Weeks 1–3: Source System Discovery and FHIR Schema Mapping
The first three weeks were technical discovery. eCareConnect's data engineers mapped Sandstone's claims, care-management, authorization, and provider-network source systems against the CMS-0057 FHIR R4 schema requirements. The output was a documented mapping that became the build specification.
Weeks 3–7: Patient Access API Build
The Patient Access API came up first because the data was cleaner — member coverage, claims history, and care-plan information lived in well-structured source systems. By week 7, the Patient Access API was in Sandstone's staging environment with full test-suite coverage.
Weeks 5–11: Provider Directory + Master Record Build
The Provider Directory work overlapped with the Patient Access work. The data consolidation was the harder problem. The four source systems had conflicting truth on roughly 14% of providers — different addresses, different specialties, different accepting-new-patient status. eCareConnect's data team built resolution rules in collaboration with Sandstone's network management team.
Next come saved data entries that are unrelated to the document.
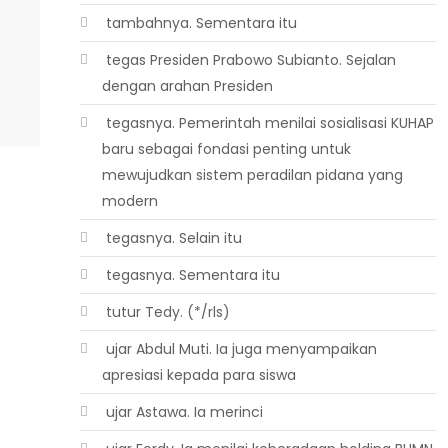
 tambahnya. Sementara itu
 tegas Presiden Prabowo Subianto. Sejalan
dengan arahan Presiden
 tegasnya. Pemerintah menilai sosialisasi KUHAP
baru sebagai fondasi penting untuk
mewujudkan sistem peradilan pidana yang
modern
 tegasnya. Selain itu
 tegasnya. Sementara itu
 tutur Tedy. (*/rls)
 ujar Abdul Muti. Ia juga menyampaikan
apresiasi kepada para siswa
 ujar Astawa. Ia merinci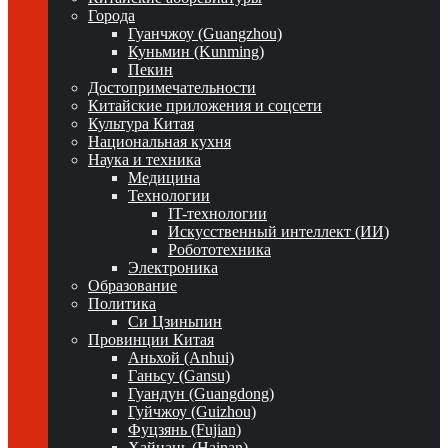
Города
Гуанчжоу (Guangzhou)
Куньмин (Kunming)
Пекин
Достопримечательности
Китайские приложения и соцсети
Культура Китая
Национальная кухня
Наука и техника
Медицина
Технологии
IT-технологии
Искусственный интеллект (ИИ)
Робототехника
Электроника
Образование
Политика
Си Цзиньпин
Провинции Китая
Аньхой (Anhui)
Ганьсу (Gansu)
Гуандун (Guangdong)
Гуйчжоу (Guizhou)
Фуцзянь (Fujian)
Хайнань (Hainan)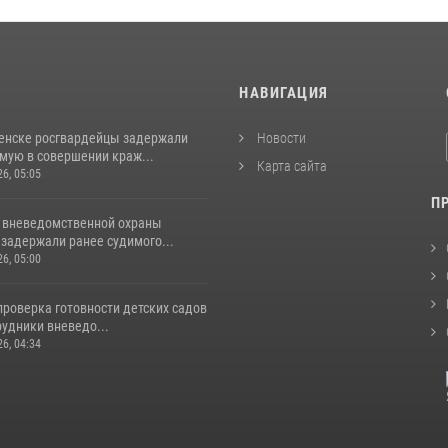
И
НАВИГАЦИЯ
енске росгвардейцы задержали
Новости
мую в совершении краж...
Карта сайта
26, 05:05
П
 вневедомственной охраны
задержали ранее судимого...
26, 05:00
проверка готовности детских садов
рудники вневедо...
26, 04:34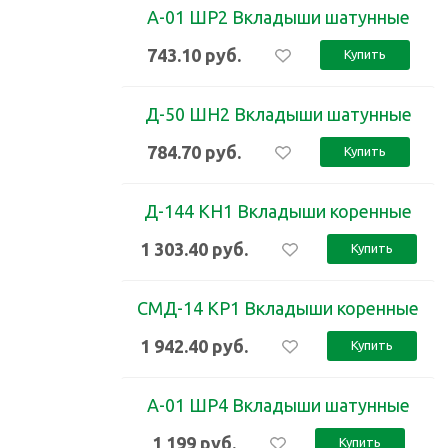
А-01 ШР2 Вкладыши шатунные
743.10
руб.
Купить
Д-50 ШН2 Вкладыши шатунные
784.70
руб.
Купить
Д-144 КН1 Вкладыши коренные
1 303.40
руб.
Купить
СМД-14 КР1 Вкладыши коренные
1 942.40
руб.
Купить
А-01 ШР4 Вкладыши шатунные
1 199
руб.
Купить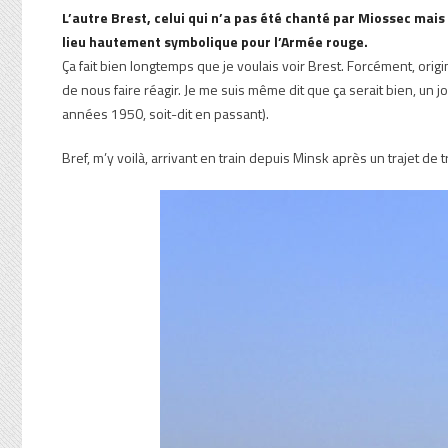
L’autre Brest, celui qui n’a pas été chanté par Miossec mais
lieu hautement symbolique pour l’Armée rouge.
Ça fait bien longtemps que je voulais voir Brest. Forcément, orig
de nous faire réagir. Je me suis même dit que ça serait bien, un jo
années 1950, soit-dit en passant).
Bref, m’y voilà, arrivant en train depuis Minsk après un trajet de 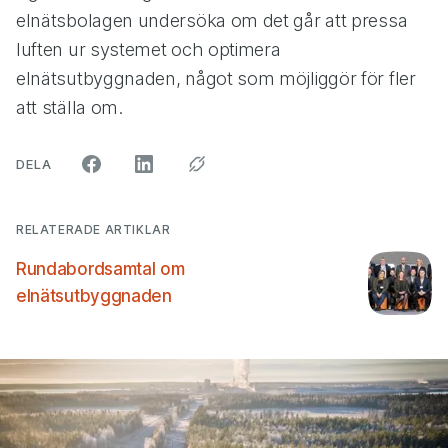
elnätsbolagen undersöka om det går att pressa
luften ur systemet och optimera
elnätsutbyggnaden, något som möjliggör för fler
att ställa om.
ARTIKELN PÅ SOCIALA MEDIER"
DELA
RELATERADE ARTIKLAR
Rundabordsamtal om
elnätsutbyggnaden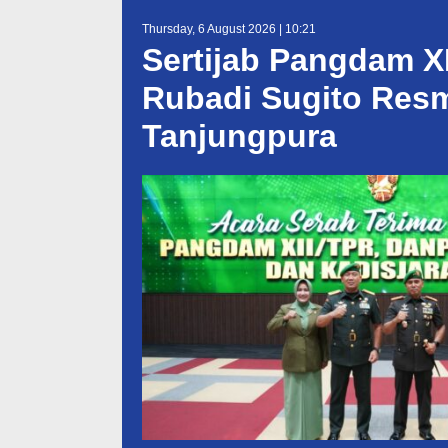
Thursday, 6 August 2026 | 10:21
Sertijab Pangdam XI
Rubadi Sugito Res
Tanjungpura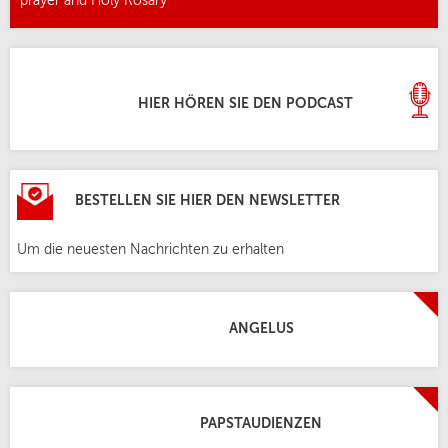
prayer and Holy Rosary
HIER HÖREN SIE DEN PODCAST
BESTELLEN SIE HIER DEN NEWSLETTER
Um die neuesten Nachrichten zu erhalten
ANGELUS
PAPSTAUDIENZEN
By week 11, the master record was clean and the API was in staging.
Weeks 11–14: Production Deployment and Compliance Validation
The final three weeks were production deployment and independent compliance audit. An external auditor ran the CMS-0057 conformance test suite against both APIs; both passed at 100%. The state Medicaid agency was invited to review the deployment and confirmed compliance within two weeks of production launch.
The data-quality dashboard that wasn't in scope but mattered
The provider master record exposed a data-quality dashboard that Sandstone's network management team began using as a daily operational tool. Provider records that drifted from accuracy were flagged automatically. The network team's quarterly data-cleanup project—which historically consumed two FTEs for four weeks—became a continuous low-effort process. The dashboard wasn't a scoped deliverable; it was a side effect that became a permanent operational capability.
Business Value
Marisa presented the engagement to the board in late summer 2025. The framing was that Sandstone had solved a regulatory compliance problem and simultaneously built operational data infrastructure the organization had needed for years.
What the engagement preserved
The two state-managed Medicaid contract renewals that had been at risk closed on their original terms. The combined revenue across those contracts was approximately $340M over five years. The engagement preserved the foundation of Sandstone's business.
The financial picture against the alternative
The $640K engagement cost compares to a $2.4M alternative-vendor estimate, plus the avoided regulatory penalty, plus the preserved contract revenue. The strict cost-benefit math is favorable by a wide margin. The CIO has been clear that the strict math understates the impact; the regulatory posture change has reduced Sandstone's operational risk profile in a way that doesn't fit into a single number.
What changed about Sandstone's IT roadmap
The successful FHIR R4 build positioned Sandstone to absorb subsequent interoperability rules with much less infrastructure work. The Prior Authorization API requirement that came into effect 12 months later took 7 weeks to deploy because the underlying FHIR infrastructure was already in production. Sandstone's IT team has internalized the master-data-management capability and now applies it to other operational domains.
The CIO's summary line
"The deadline was the gift. Without it, we would have been on the 14-month timeline and the data-quality problem would have continued to slide. The forcing function produced infrastructure we should have built years ago. We are operationally better than we were before the warning arrived."